Message history — alternating assistant and user turns. The assistant turn contains the model's reasoning text and its tool call blocks. The user turn contains one tool_result block per tool call, with the actual data returned (search URLs, scraped markdown, extraction confirmations).

Initial user message — always messages[0], never trimmed: Research topic: "<topic>"\n\nFind all available data matching the schema.

Context window trimming

The conversation is trimmed after every iteration to stay within token limits. The initial user message is always kept. Only the last 4 assistant+user pairs are retained — older iterations are dropped. The system prompt compensates by carrying the visited URL list and record count, so the model has enough context to continue without the full history.

Parallel tool calls

The model can call multiple tools in a single response. All tool calls in one response are dispatched concurrently with Promise.all. To prevent duplicate scrapes within the same batch, URLs are marked as visited before dispatching — a second scrape_url for the same URL in the same iteration gets an immediate "URL already scraped" result.

Depth tracking

Each URL gets a depth value: seed URLs and search results start at 0, links found on a scraped page inherit depth + 1. If the agent tries to scrape a URL that has exceeded maxDepth, it gets an error result instead. This prevents runaway link-following several hops from the original sources.

How finish works — and when it's rejected

When the model calls finish, the loop checks three conditions before accepting it:

  1. Too few pages scraped — must have visited at least maxIterations × 0.8 URLs
  2. Too few records — fewer than 5 records after visiting 5+ pages
  3. Unvisited comparison-only providers — providers seen only on comparison sites with no official page scraped yet (up to 5 named in the rejection message)

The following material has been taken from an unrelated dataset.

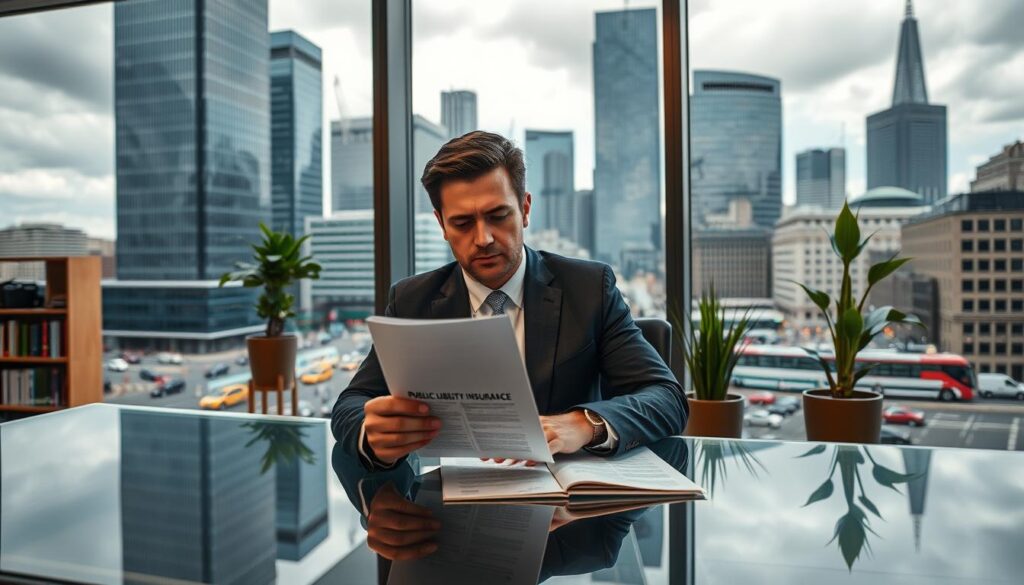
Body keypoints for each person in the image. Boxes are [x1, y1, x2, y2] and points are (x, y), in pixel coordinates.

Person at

If any condition fails and there are more than 3 iterations left, finish is rejected with a message explaining exactly what's missing. The model gets this as a tool_result and continues. If the agent is within 3 iterations of the limit, finish is accepted regardless.

Stopping conditions

The loop ends when any of these occur:

ConditionNotes
finish acceptedNormal completion
stop_reason === "end_turn"Model stopped without calling a tool
Iteration limit reachedmaxIterations exhausted
Job cancelledAbortSignal fired from the UI cancel button
Unrecoverable API error5xx after 3 retries, or non-retryable error

Retryable errors (5xx, rate limits, overloaded) are retried up to 3 times with 5s/10s/15s delays before the loop aborts.

Record tagging

Every record gets:

  • _dataSource: "comparison" or "official" — where it was extracted from
  • _lastUpdated: ISO date of extraction

When the same record is found on both a comparison site and an official page, the official version is kept and any blank fields are filled from the comparison version.